WASHINGTON--Many of America's largest public careers have been those of presidents. Many, but by no means all. Chief Justice John Marshall was more consequential than all but two presidents--Washington and Lincoln. Among 20th- century public servants, Gen. George Marshall--whose many achievements included discerning the talents of a Col. Eisenhower--may have been second in importance only to Franklin Roosevelt. And no 20th-century public career was as many-faceted, and involved so much prescience about as many matters, as that of Daniel Patrick Moynihan, who died Wednesday at 76.
He was born in Tulsa but spent his formative years on Manhattan's Lower East Side, from which he rose to Harvard's faculty and the administrations of Presidents Kennedy, Johnson, Nixon and Ford, serving as, among other things, ambassador to India and the U.S. representative at the United Nations. Then four Senate terms. Along the way he wrote more books than some of his colleagues read, and became something that, like Atlantis, is rumored to have once existed but has not recently been seen--the Democratic Party's mind.

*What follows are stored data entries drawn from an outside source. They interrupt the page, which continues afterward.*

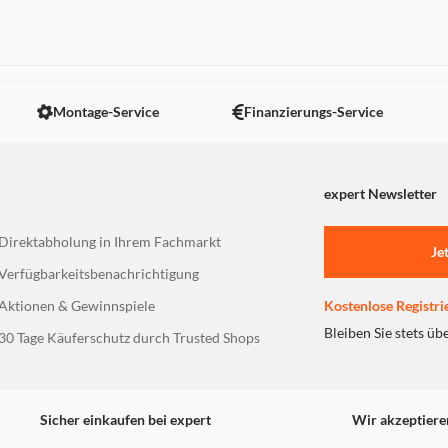
Montage-Service
Finanzierungs-Service
expert Newsletter
Direktabholung in Ihrem Fachmarkt
Je
Verfügbarkeitsbenachrichtigung
Aktionen & Gewinnspiele
Kostenlose Registri
Bleiben Sie stets üb
30 Tage Käuferschutz durch Trusted Shops
Sicher einkaufen bei expert
Wir akzeptiere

His was the most penetrating political intellect to come from New York since Alexander Hamilton, who, like Moynihan, saw over the horizon of his time, anticipating the evolving possibilities and problems of a consolidated, urbanized, industrial nation. A liberal who did not flinch from the label, he reminded conservatives that the Constitution's framers ``had more thoughts about power than merely its limitation.''
But he was a liberal dismayed by what he called ``the leakage of reality from American life.'' When in 1994 the Senate debated an education bill, Moynihan compared the legislation's two quantifiable goals--a high school graduation rate of ``at least 90 percent'' by 2000, and American students ``first in the world in mathematics and science''--to Soviet grain production quotas.
The Senate's Sisyphus, Moynihan was forever pushing uphill a boulder of inconvenient data. A social scientist trained to distinguish correlation from causation, and a wit, Moynihan puckishly said that a crucial determinant of the quality of American schools is proximity to the Canadian border. The barb in his jest was this: High cognitive outputs correlate not with high per-pupil expenditures but with a high percentage of two-parent families. For that, there was the rough geographical correlation that caused Moynihan to suggest that states trying to improve their students' test scores should move closer to Canada.